Segment Start: Data for this exercise

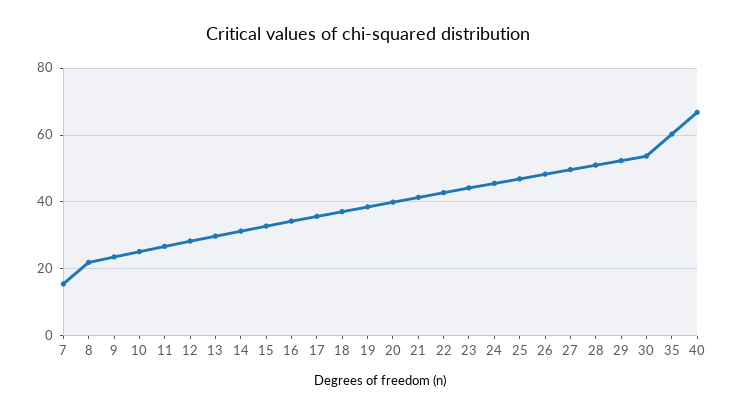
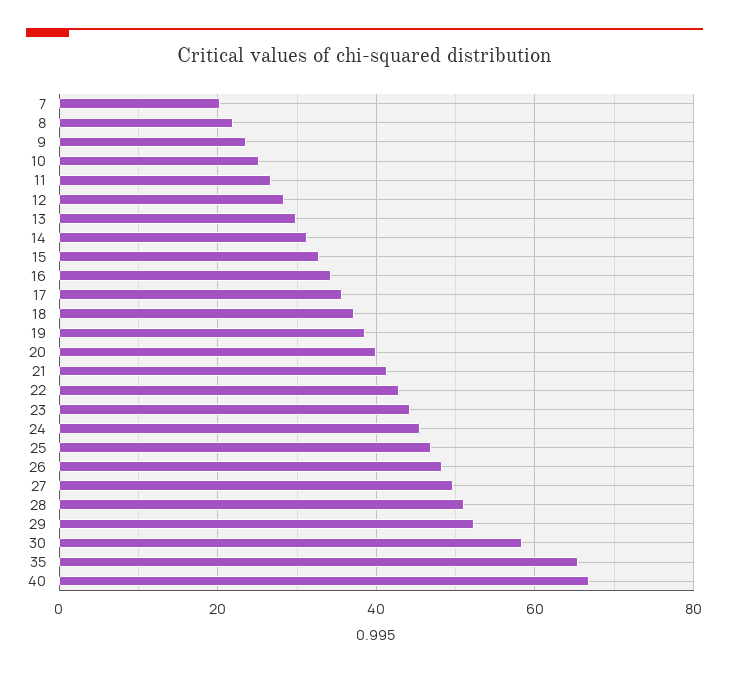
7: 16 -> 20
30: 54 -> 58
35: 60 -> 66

Segment End: Data for this exercise
Segment Start: Data for this exercise

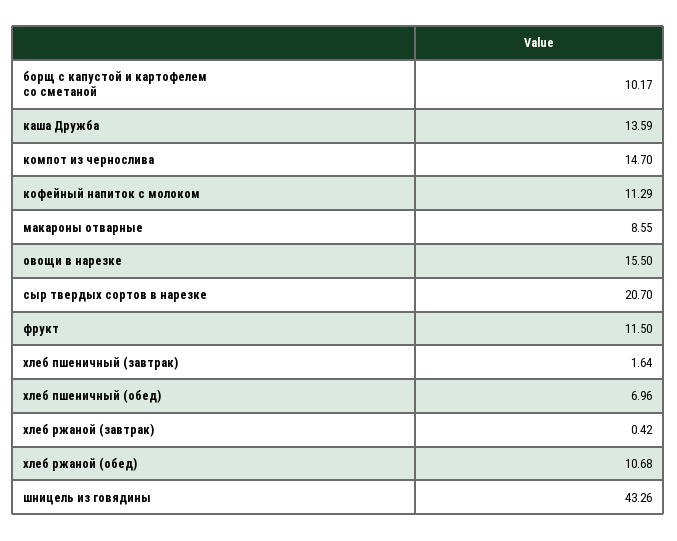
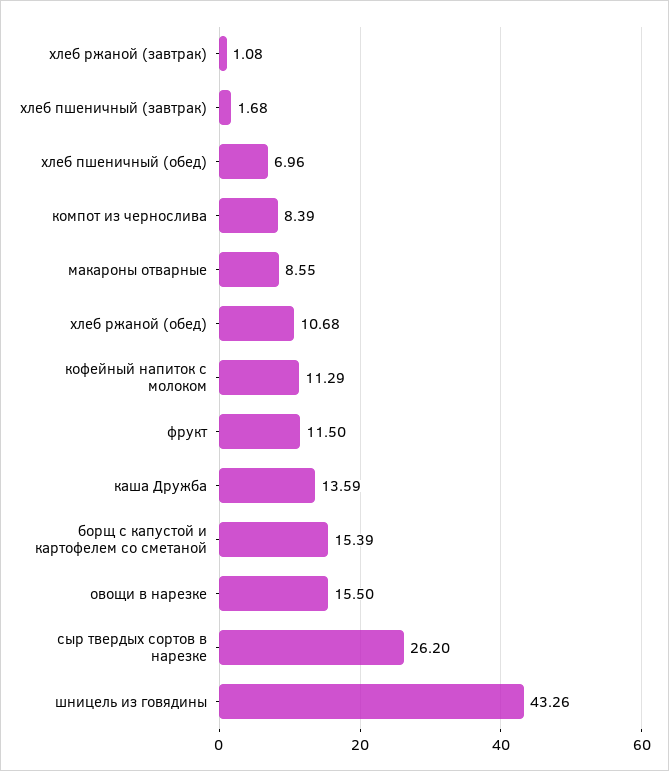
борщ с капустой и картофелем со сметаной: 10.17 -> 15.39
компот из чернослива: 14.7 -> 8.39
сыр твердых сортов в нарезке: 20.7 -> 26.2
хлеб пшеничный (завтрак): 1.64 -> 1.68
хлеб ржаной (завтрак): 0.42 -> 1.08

Segment End: Data for this exercise
Segment Start: Data for this exercise

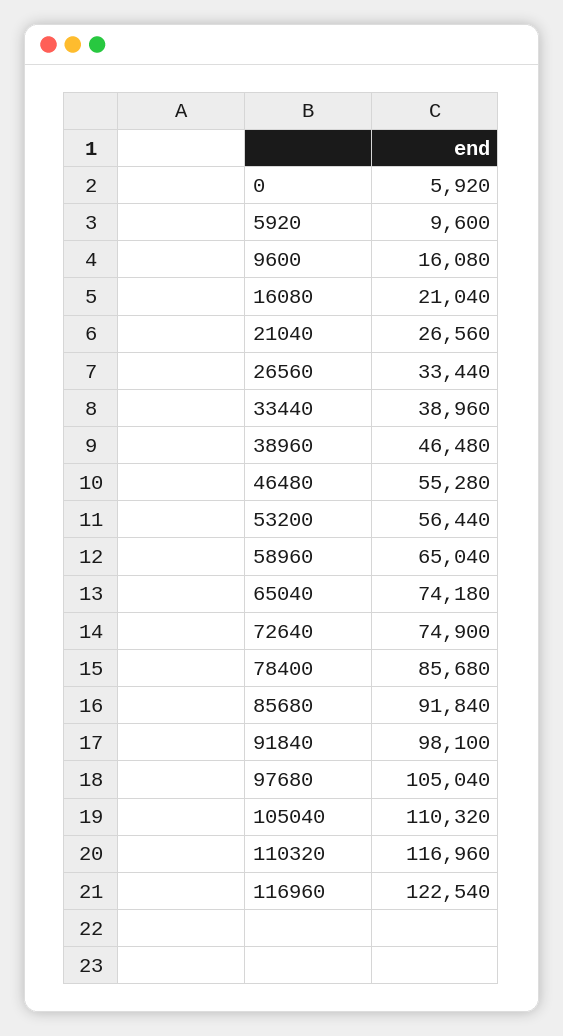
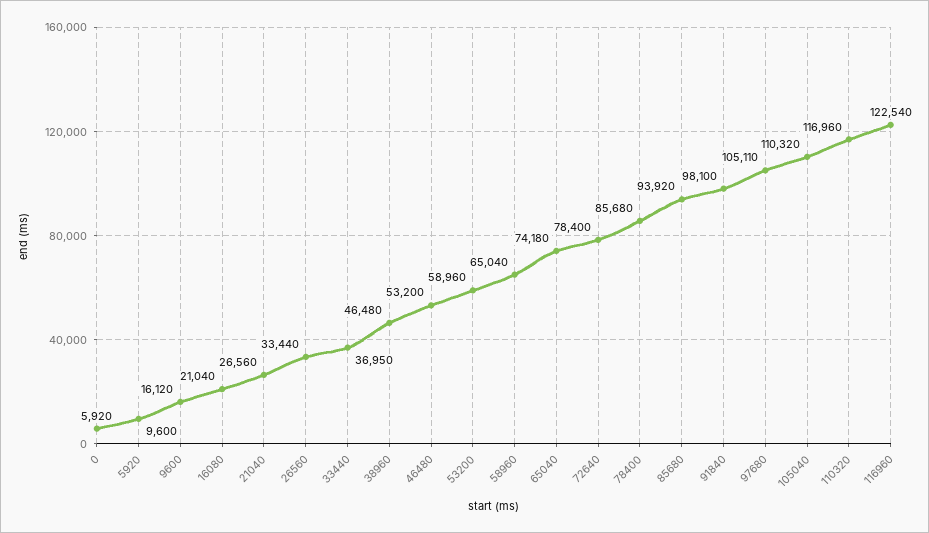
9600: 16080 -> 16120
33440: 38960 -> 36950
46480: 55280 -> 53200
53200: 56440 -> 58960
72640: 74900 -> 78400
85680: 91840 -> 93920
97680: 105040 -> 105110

Segment End: Data for this exercise

*Requirement*
Pick every line of the data that includes the string "завтрак".

*Response below*
хлеб пшеничный (завтрак): 1.64 -> 1.68
хлеб ржаной (завтрак): 0.42 -> 1.08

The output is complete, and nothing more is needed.